↓

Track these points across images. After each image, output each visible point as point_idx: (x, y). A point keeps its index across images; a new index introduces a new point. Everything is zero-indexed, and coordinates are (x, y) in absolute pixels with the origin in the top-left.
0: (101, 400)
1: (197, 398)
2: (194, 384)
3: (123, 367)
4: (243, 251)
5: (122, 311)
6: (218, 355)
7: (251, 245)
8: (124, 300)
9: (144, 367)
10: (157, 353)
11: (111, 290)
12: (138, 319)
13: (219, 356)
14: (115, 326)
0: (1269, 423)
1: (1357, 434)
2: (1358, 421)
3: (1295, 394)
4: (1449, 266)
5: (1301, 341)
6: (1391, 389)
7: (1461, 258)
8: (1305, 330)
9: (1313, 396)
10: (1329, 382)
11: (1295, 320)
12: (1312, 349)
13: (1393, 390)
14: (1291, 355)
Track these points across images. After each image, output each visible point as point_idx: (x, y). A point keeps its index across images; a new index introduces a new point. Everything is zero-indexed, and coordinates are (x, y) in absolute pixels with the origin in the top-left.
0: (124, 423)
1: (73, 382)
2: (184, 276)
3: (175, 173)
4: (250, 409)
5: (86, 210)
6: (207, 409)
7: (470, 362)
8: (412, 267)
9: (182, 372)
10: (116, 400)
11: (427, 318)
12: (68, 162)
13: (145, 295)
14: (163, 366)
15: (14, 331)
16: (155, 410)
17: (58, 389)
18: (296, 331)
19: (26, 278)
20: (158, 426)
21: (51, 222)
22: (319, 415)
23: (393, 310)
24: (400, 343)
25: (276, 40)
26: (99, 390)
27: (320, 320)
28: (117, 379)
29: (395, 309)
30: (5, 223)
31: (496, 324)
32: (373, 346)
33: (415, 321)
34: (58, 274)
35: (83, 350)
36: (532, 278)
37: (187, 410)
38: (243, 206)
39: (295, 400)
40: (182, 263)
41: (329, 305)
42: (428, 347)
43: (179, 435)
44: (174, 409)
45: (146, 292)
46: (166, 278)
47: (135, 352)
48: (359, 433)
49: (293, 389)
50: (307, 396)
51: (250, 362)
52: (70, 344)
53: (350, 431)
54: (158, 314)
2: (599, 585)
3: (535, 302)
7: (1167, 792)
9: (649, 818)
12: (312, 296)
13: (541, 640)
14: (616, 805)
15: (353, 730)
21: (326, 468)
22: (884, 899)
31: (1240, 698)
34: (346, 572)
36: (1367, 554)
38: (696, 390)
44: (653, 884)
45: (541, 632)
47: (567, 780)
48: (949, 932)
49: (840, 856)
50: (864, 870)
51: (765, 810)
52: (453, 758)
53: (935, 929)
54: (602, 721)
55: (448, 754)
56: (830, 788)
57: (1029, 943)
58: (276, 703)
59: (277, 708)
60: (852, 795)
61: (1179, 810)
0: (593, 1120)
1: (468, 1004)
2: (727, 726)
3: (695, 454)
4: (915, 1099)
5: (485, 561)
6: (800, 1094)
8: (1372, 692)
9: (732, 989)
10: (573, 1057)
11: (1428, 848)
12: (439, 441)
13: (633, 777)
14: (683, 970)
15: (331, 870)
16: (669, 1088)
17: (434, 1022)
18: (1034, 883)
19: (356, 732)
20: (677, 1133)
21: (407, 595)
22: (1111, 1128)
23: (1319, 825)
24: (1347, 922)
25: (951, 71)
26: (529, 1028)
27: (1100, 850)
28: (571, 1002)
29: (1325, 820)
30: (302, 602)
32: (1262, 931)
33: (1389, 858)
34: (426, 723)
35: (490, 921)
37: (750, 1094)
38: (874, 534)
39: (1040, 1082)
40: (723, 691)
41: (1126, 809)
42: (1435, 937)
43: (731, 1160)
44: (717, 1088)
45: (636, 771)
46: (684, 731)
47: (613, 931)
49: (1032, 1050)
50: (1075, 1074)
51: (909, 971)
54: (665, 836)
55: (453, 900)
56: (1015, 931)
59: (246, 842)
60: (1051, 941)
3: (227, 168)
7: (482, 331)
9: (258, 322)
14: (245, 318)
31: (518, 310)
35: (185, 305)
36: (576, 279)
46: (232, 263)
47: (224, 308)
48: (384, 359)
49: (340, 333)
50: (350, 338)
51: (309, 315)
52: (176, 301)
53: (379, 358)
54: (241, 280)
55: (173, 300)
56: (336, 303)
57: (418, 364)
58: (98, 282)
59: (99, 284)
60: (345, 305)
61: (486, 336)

↑

### Instruções a seguir
Atualize o material trocando "absolute pixels" por "pixel units" e deixe todo o resto igual.

### Solução escrita
Track these points across images. After each image, output each visible point as point_idx: (x, y). A point keeps its index across images; a new index introduces a new point. Everything is zero-indexed, and coordinates are (x, y) in pixel units with the origin in the top-left.
0: (101, 400)
1: (197, 398)
2: (194, 384)
3: (123, 367)
4: (243, 251)
5: (122, 311)
6: (218, 355)
7: (251, 245)
8: (124, 300)
9: (144, 367)
10: (157, 353)
11: (111, 290)
12: (138, 319)
13: (219, 356)
14: (115, 326)
0: (1269, 423)
1: (1357, 434)
2: (1358, 421)
3: (1295, 394)
4: (1449, 266)
5: (1301, 341)
6: (1391, 389)
7: (1461, 258)
8: (1305, 330)
9: (1313, 396)
10: (1329, 382)
11: (1295, 320)
12: (1312, 349)
13: (1393, 390)
14: (1291, 355)
Track these points across images. After each image, output each visible point as point_idx: (x, y). A point keeps its index across images; a new index introduces a new point. Everything is zero-indexed, and coordinates are (x, y) in pixel units with the origin in the top-left.
0: (124, 423)
1: (73, 382)
2: (184, 276)
3: (175, 173)
4: (250, 409)
5: (86, 210)
6: (207, 409)
7: (470, 362)
8: (412, 267)
9: (182, 372)
10: (116, 400)
11: (427, 318)
12: (68, 162)
13: (145, 295)
14: (163, 366)
15: (14, 331)
16: (155, 410)
17: (58, 389)
18: (296, 331)
19: (26, 278)
20: (158, 426)
21: (51, 222)
22: (319, 415)
23: (393, 310)
24: (400, 343)
25: (276, 40)
26: (99, 390)
27: (320, 320)
28: (117, 379)
29: (395, 309)
30: (5, 223)
31: (496, 324)
32: (373, 346)
33: (415, 321)
34: (58, 274)
35: (83, 350)
36: (532, 278)
37: (187, 410)
38: (243, 206)
39: (295, 400)
40: (182, 263)
41: (329, 305)
42: (428, 347)
43: (179, 435)
44: (174, 409)
45: (146, 292)
46: (166, 278)
47: (135, 352)
48: (359, 433)
49: (293, 389)
50: (307, 396)
51: (250, 362)
52: (70, 344)
53: (350, 431)
54: (158, 314)
2: (599, 585)
3: (535, 302)
7: (1167, 792)
9: (649, 818)
12: (312, 296)
13: (541, 640)
14: (616, 805)
15: (353, 730)
21: (326, 468)
22: (884, 899)
31: (1240, 698)
34: (346, 572)
36: (1367, 554)
38: (696, 390)
44: (653, 884)
45: (541, 632)
47: (567, 780)
48: (949, 932)
49: (840, 856)
50: (864, 870)
51: (765, 810)
52: (453, 758)
53: (935, 929)
54: (602, 721)
55: (448, 754)
56: (830, 788)
57: (1029, 943)
58: (276, 703)
59: (277, 708)
60: (852, 795)
61: (1179, 810)
0: (593, 1120)
1: (468, 1004)
2: (727, 726)
3: (695, 454)
4: (915, 1099)
5: (485, 561)
6: (800, 1094)
8: (1372, 692)
9: (732, 989)
10: (573, 1057)
11: (1428, 848)
12: (439, 441)
13: (633, 777)
14: (683, 970)
15: (331, 870)
16: (669, 1088)
17: (434, 1022)
18: (1034, 883)
19: (356, 732)
20: (677, 1133)
21: (407, 595)
22: (1111, 1128)
23: (1319, 825)
24: (1347, 922)
25: (951, 71)
26: (529, 1028)
27: (1100, 850)
28: (571, 1002)
29: (1325, 820)
30: (302, 602)
32: (1262, 931)
33: (1389, 858)
34: (426, 723)
35: (490, 921)
37: (750, 1094)
38: (874, 534)
39: (1040, 1082)
40: (723, 691)
41: (1126, 809)
42: (1435, 937)
43: (731, 1160)
44: (717, 1088)
45: (636, 771)
46: (684, 731)
47: (613, 931)
49: (1032, 1050)
50: (1075, 1074)
51: (909, 971)
54: (665, 836)
55: (453, 900)
56: (1015, 931)
59: (246, 842)
60: (1051, 941)
3: (227, 168)
7: (482, 331)
9: (258, 322)
14: (245, 318)
31: (518, 310)
35: (185, 305)
36: (576, 279)
46: (232, 263)
47: (224, 308)
48: (384, 359)
49: (340, 333)
50: (350, 338)
51: (309, 315)
52: (176, 301)
53: (379, 358)
54: (241, 280)
55: (173, 300)
56: (336, 303)
57: (418, 364)
58: (98, 282)
59: (99, 284)
60: (345, 305)
61: (486, 336)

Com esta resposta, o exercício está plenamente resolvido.